Significantly, Locke thought that revolution is justified when the sovereign fails to fulfill these obligations.

Indeed, it appears that he began writing his major work of political theory, Two Treatises of Governmentprecisely in order to justify the revolution of two years before. Locke was a notable Whig, and it is conventional to view liberalism as derived from the attitudes of Whig aristocrats, who were often linked with commercial interests and who had an entrenched suspicion of the power of the monarchy.

Liberalism and democracy The early liberals, then, worked to free individuals from two forms of social constraint—religious conformity and aristocratic privilege—that had been maintained and enforced through the powers of government.

The aim of the early liberals was thus to limit the power of government over the individual while holding it accountable to the governed. As Locke and others argued, this required a system of government based on majority rule—that is, one in which government executes the expressed will of a majority of the electorate.

The chief institutional device for attaining this goal was the periodic election of legislators by popular vote and of a chief executive by popular vote or the vote of a legislative assembly.

But in answering the crucial question of who is to be the electorate, classical liberalism fell victim to ambivalencetorn between the great emancipating tendencies generated by the revolutions with which it was associated and middle-class fears that a wide or universal franchise would undermine private property.

As to those who have no landed property in a county, the allowing them to vote for legislators is an impropriety.

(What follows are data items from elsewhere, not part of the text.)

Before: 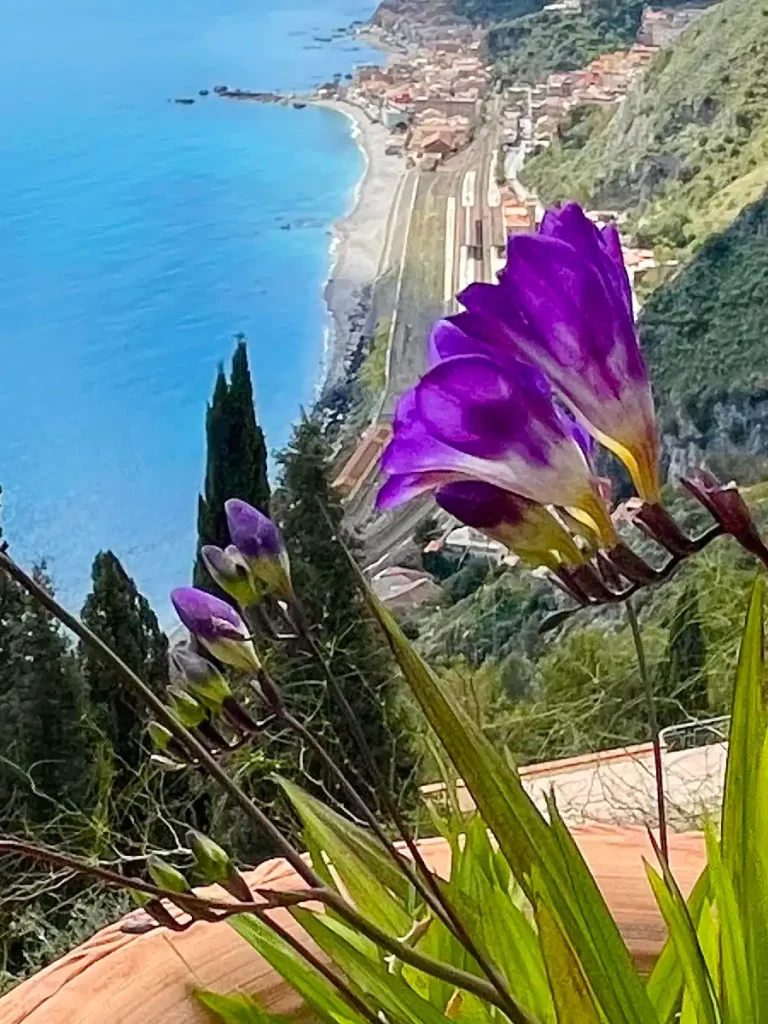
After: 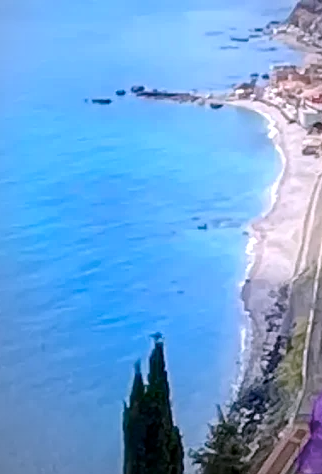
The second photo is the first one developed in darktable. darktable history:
exposure: black level correction 0.001, exposure 0.14 EV, compensate highlight preservation false
crop and rotate: left 10.817%, top 0.062%, right 47.194%, bottom 53.626%
white balance: red 1.066, blue 1.119
local contrast: on, module defaults
vignetting: fall-off start 72.14%, fall-off radius 108.07%, brightness -0.713, saturation -0.488, center (-0.054, -0.359), width/height ratio 0.729
contrast brightness saturation: contrast 0.03, brightness -0.04
color balance rgb: perceptual saturation grading › global saturation 20%, perceptual saturation grading › highlights -25%, perceptual saturation grading › shadows 25%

They are transient inhabitants, and not so connected with the welfare of the state, which they may quit when they please, as to qualify them properly for such privilege.Classical Liberalism as an Ideology Classical liberalism was the political philosophy of the Founding Fathers.

It permeates the Constitution, the Federalist Papers and many other documents produced by the people who created the .

Classical liberalism

Classical liberalism is a political ideology and a branch of liberalism which advocates civil liberties under the rule of law with an emphasis on economic freedom. Classical liberalism is a political philosophy and ideology belonging to liberalism in which primary emphasis is placed on securing the freedom of the individual by limiting the power of the government.

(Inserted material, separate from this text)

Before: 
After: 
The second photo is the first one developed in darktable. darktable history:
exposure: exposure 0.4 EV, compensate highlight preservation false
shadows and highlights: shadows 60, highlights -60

The definition of classical liberalism

"Classical liberalism" is the term used to designate the ideology advocating private property, an unhampered market economy, the rule of law, constitutional guarantees of freedom of religion and of the press, and international peace based on free trade.

Classical Liberalism Classical liberalism is a political ideology that values the freedom of individuals — including the freedom of religion, speech, press, assembly, and markets — as well as limited government.

"Classical liberalism" is the term used to designate the ideology advocating private property, an unhampered market economy, the rule of law, constitutional guarantees of freedom of religion and of the press, and international peace based on free trade.

Up until around , this ideology was generally known simply as liberalism.